======== TEXTO DEL EJERCICIO ========
José Adán Aguerri
A inicios del mes de Septiembre en reunión del COSEP con el Presidente de la República se ratificó el compromiso del Gobierno de formalizar y legalizar el esquema de diálogo y consenso con el sector privado como mecanismo para alcanzar el desarrollo económico y social del país en beneficio de todos los nicaragüenses. En esa reunión valoramos la importancia de este esquema en la estabilidad macroeconómica y en los resultados económicos alcanzados como país.
Esta valoración coincide con la reciente visita que hiciera al país la misión del Fondo Monetario Internacional (FMI) para llevar a cabo las discusiones en el contexto del Artículo IV, y por tanto, examinar la evolución económica reciente y discutir con los actores principales de nuestro país las perspectivas económicas; en donde la misión del Fondo concluyó que el país ha realizado un manejo prudente de la política macroeconómica y que las perspectivas de corto y mediano plazo son favorables.
No obstante esos avances a nivel de la “macroeconomía”, estamos conscientes que debemos avanzar en resultados positivos en la “microeconomía”, y por ello en la Agenda Cosep 2013-2016 planteamos la necesidad de que el esquema de comunicación público-privado sea replicado a nivel departamental.
Debemos subrayar que desde nuestra Constitución Política vigente ya se reconoce el rol del sector privado, y es el propio texto constitucional el que establece en su Art. 99, que “es responsabilidad del Estado proteger, fomentar y promover las formas de propiedad y de gestión económica y empresarial privada ”, enfatizando que “el ejercicio de las actividades económicas corresponde primordialmente a los particulares, y de ahí que se reconozca en forma expresa “el rol protagónico de la iniciativa privada”.
Por lo que la decisión política del gobierno de legalizar este esquema es acertada. Y en particular la propuesta que hiciera pública el Presidente de la República el pasado 27 de septiembre que responde a nuestro planteamiento de incorporar en este mecanismo de comunicación a los gremios departamentales para desarrollar una agenda de nación que nos permita aumentar la riqueza y la prosperidad del país.
La fórmula legal que hemos consensuado con el gobierno, consiste en incorporar en la futura Ley de Cámaras Empresariales de Nicaragua que está por aprobarse, un artículo específico que establece lo siguiente:
“De la instancia de consulta y consenso. Por disposición expresa de la presente ley, y en base al modelo de consenso y responsabilidad compartida, todas las instituciones integrantes del Estado de la República de Nicaragua a nivel nacional, departamental, regional o municipal, según corresponda, deberán establecer y desarrollar una instancia permanente de diálogo, intercambio y consenso con sus respectivos homólogos del sector privado aglutinados en cámaras, federaciones y confederaciones, con el objetivo de conocer y analizar de manera conjunta sobre situaciones y problemas de interés específico del sector o gremio, acordando soluciones concretas, y adoptando mecanismos, acciones y medidas dirigidas a promover la organización gremial del sector empresarial nacional, impulsar la producción, fomentar la productividad, la competitividad y la responsabilidad social empresarial, todo con el fin de procurar el bien común y alcanzar el desarrollo económico con justicia social de la nación nicaragüense”.
======== DATOS DE ORIGEN ========
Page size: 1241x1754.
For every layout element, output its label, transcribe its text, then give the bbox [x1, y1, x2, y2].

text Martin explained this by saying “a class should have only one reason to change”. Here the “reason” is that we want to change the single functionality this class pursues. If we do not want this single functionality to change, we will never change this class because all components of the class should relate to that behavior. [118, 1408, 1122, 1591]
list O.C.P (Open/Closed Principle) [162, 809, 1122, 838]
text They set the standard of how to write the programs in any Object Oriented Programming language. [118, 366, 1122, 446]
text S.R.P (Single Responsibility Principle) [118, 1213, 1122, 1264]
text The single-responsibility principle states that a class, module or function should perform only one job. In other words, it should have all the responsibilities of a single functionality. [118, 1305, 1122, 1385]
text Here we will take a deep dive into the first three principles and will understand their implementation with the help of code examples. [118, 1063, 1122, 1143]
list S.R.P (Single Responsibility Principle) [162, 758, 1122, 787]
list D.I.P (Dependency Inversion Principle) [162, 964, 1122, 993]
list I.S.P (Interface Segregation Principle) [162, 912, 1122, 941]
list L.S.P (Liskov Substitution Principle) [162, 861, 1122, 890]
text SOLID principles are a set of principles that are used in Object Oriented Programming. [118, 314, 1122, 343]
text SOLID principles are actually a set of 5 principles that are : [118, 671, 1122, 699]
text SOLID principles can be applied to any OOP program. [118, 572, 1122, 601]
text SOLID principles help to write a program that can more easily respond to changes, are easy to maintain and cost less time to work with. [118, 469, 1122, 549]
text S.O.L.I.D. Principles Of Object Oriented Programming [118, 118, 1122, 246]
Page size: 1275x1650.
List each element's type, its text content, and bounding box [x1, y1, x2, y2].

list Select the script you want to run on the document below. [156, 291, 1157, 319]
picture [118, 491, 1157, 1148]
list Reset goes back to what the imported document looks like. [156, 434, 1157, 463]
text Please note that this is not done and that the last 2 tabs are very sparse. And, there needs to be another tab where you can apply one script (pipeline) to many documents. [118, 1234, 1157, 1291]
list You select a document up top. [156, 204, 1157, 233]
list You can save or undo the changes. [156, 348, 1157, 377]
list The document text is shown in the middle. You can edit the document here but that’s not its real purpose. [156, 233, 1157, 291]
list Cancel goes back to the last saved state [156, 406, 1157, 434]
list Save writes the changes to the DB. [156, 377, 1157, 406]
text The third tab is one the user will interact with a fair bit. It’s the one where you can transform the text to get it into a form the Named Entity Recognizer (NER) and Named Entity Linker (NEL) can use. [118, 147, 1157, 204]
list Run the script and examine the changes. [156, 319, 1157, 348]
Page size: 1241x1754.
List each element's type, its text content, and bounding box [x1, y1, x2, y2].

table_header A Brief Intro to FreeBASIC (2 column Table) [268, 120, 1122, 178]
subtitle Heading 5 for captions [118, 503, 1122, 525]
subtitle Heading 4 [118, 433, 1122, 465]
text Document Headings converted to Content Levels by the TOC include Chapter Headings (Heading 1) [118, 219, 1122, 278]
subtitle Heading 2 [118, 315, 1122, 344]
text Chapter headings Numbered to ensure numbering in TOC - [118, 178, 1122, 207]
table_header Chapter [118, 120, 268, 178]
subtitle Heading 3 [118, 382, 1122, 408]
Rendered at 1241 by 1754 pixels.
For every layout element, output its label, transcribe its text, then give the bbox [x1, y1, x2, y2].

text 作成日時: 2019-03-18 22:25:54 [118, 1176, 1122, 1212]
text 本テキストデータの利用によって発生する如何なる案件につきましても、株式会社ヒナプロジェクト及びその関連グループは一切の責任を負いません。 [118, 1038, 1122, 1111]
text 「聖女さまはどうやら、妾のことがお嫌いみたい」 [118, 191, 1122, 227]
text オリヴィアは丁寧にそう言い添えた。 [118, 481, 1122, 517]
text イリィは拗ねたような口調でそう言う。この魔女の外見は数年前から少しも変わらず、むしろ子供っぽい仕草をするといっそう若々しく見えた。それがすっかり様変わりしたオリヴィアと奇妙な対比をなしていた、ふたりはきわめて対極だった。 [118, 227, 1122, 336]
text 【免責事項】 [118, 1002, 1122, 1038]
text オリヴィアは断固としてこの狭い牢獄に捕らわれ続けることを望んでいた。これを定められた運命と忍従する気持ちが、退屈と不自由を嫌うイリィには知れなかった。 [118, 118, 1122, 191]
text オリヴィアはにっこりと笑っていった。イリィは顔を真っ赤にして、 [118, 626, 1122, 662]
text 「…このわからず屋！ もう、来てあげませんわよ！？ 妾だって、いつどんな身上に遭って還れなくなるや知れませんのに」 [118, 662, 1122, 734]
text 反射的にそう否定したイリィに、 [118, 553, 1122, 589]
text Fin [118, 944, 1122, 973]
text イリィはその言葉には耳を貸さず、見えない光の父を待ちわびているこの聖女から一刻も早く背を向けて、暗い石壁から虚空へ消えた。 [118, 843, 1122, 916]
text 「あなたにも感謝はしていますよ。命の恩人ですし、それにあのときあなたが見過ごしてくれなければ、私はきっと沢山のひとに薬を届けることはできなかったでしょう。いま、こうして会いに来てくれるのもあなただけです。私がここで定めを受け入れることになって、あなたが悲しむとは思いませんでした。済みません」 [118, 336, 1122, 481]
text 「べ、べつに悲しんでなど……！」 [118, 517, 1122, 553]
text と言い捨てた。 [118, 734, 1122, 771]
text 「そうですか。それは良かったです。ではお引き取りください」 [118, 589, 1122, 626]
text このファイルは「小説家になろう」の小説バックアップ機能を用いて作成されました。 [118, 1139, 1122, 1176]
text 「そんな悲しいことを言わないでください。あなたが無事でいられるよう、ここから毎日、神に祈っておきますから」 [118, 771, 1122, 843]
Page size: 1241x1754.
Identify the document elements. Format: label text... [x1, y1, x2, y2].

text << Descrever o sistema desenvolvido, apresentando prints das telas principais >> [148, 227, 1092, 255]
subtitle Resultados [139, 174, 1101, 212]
========
## ENUNCIADOS DE TAREAS:
**A)** Responde a partir del texto sobre el diálogo público-privado:
(i) ¿Qué organismo envió la misión que visitó el país para las discusiones en el contexto del Artículo IV?
(ii) ¿Qué artículo de la Constitución Política se cita?
(iii) ¿En qué fecha hizo pública su propuesta el Presidente de la República?
**B)** Reproduce al pie de la letra el fragmento del texto sobre el diálogo público-privado que va desde “Esta valoración coincide” hasta “plazo son favorables.”.
Los registros no hacen falta para resolver ninguna tarea.

## TAREAS RESUELTAS:
**A)**
(i) El Fondo Monetario Internacional (FMI).
(ii) El Art. 99.
(iii) El 27 de septiembre.

**B)**
Esta valoración coincide con la reciente visita que hiciera al país la misión del Fondo Monetario Internacional (FMI) para llevar a cabo las discusiones en el contexto del Artículo IV, y por tanto, examinar la evolución económica reciente y discutir con los actores principales de nuestro país las perspectivas económicas; en donde la misión del Fondo concluyó que el país ha realizado un manejo prudente de la política macroeconómica y que las perspectivas de corto y mediano plazo son favorables.